Exercise aim:
Could the listing below be reproduced exactly, minus its pictures?
Segment Start: Data extracts
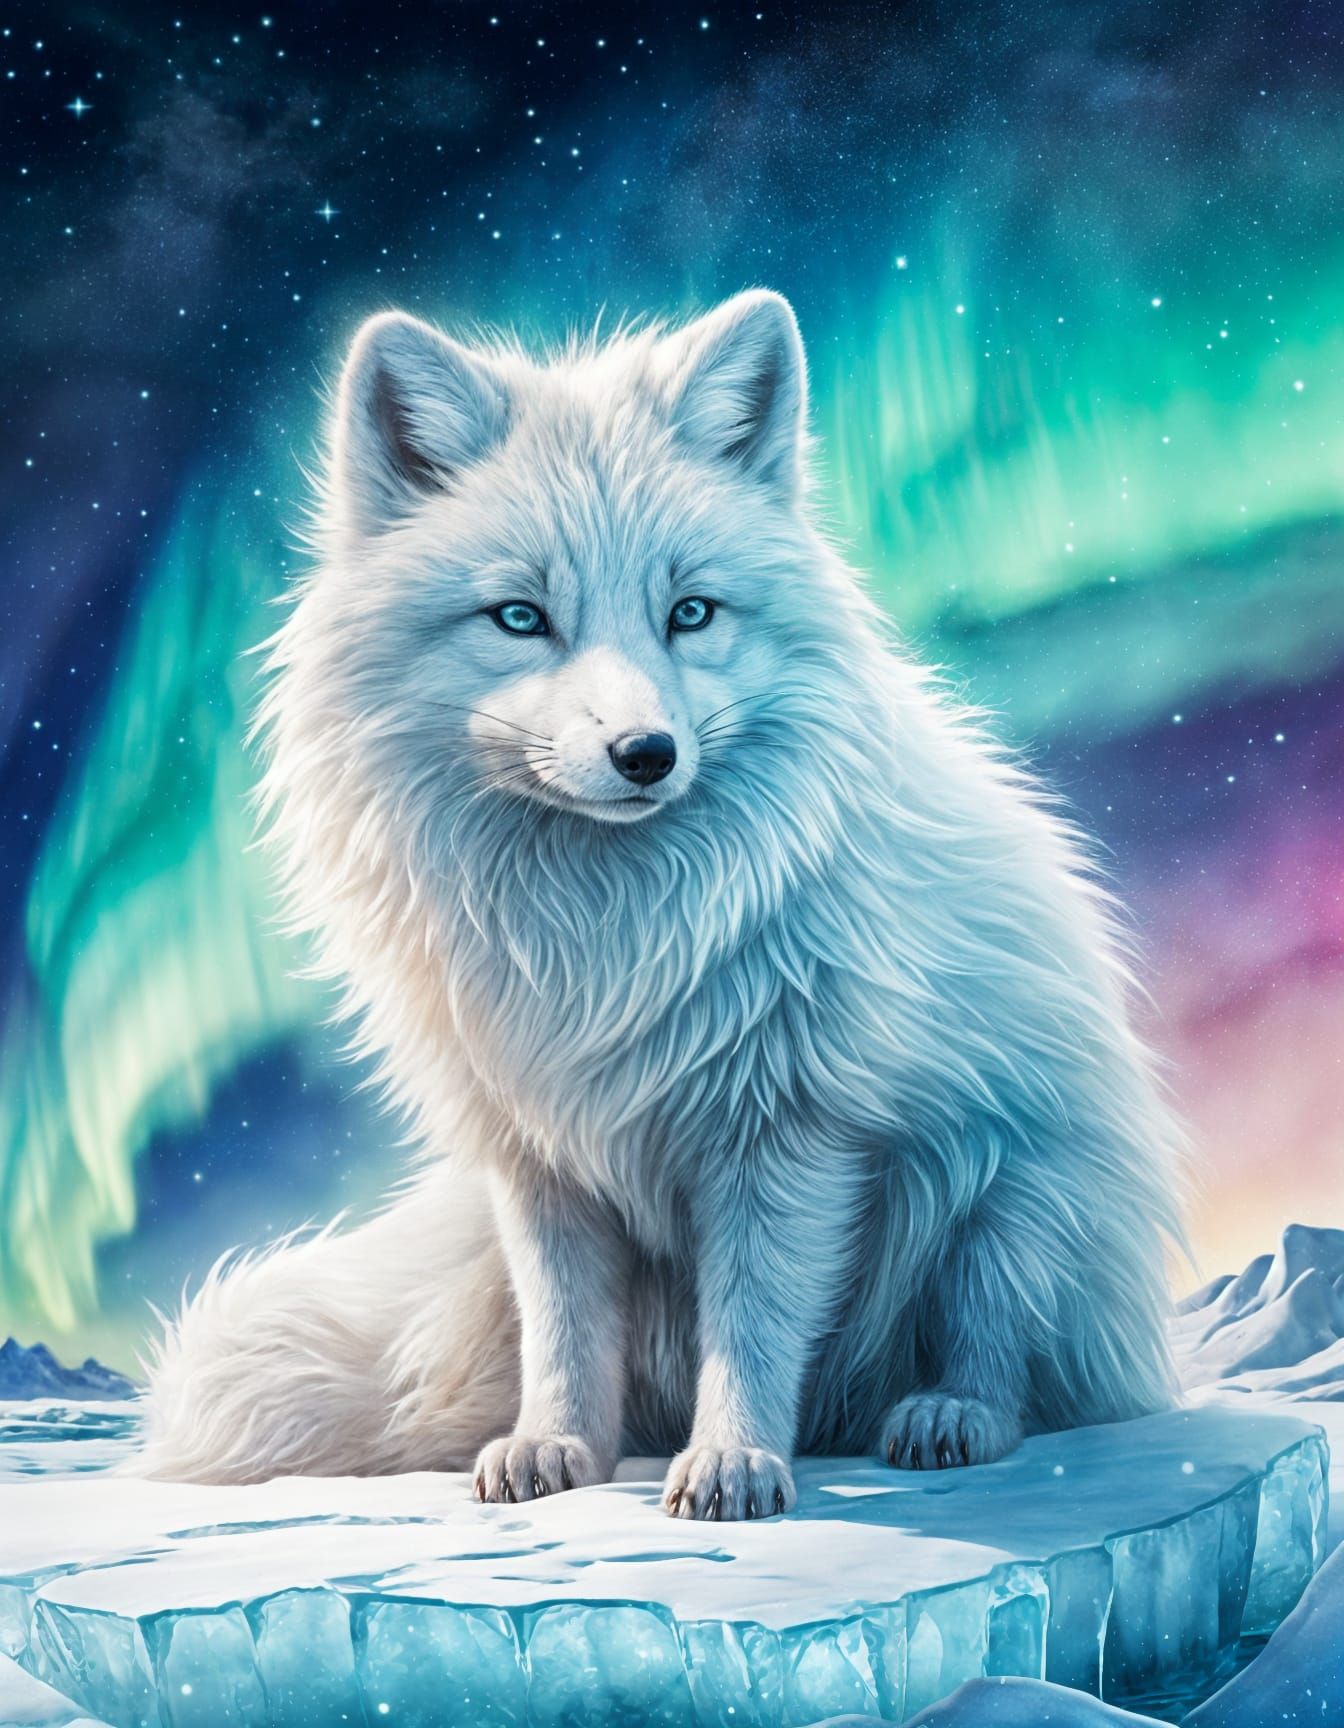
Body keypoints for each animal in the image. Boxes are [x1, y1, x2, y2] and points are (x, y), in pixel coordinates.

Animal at [139, 290, 1184, 1519]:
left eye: (692, 612)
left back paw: (944, 1417)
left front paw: (734, 1462)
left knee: (1004, 1352)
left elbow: (757, 1323)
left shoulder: (790, 1132)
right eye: (519, 618)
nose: (646, 753)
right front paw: (556, 1450)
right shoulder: (538, 1158)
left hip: (1019, 1189)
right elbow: (562, 1332)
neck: (607, 936)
Segment End: Data extracts
Task result:
Body keypoints for each animal in the image. Boxes are [x1, y1, x2, y2] and points are (x, y), in pixel coordinates.

Animal at [139, 290, 1184, 1519]:
left eye: (692, 612)
left back paw: (944, 1417)
left front paw: (734, 1462)
left knee: (1004, 1352)
left elbow: (757, 1323)
left shoulder: (790, 1132)
right eye: (519, 618)
nose: (646, 753)
right front paw: (556, 1450)
right shoulder: (538, 1158)
left hip: (1019, 1189)
right elbow: (562, 1332)
neck: (607, 936)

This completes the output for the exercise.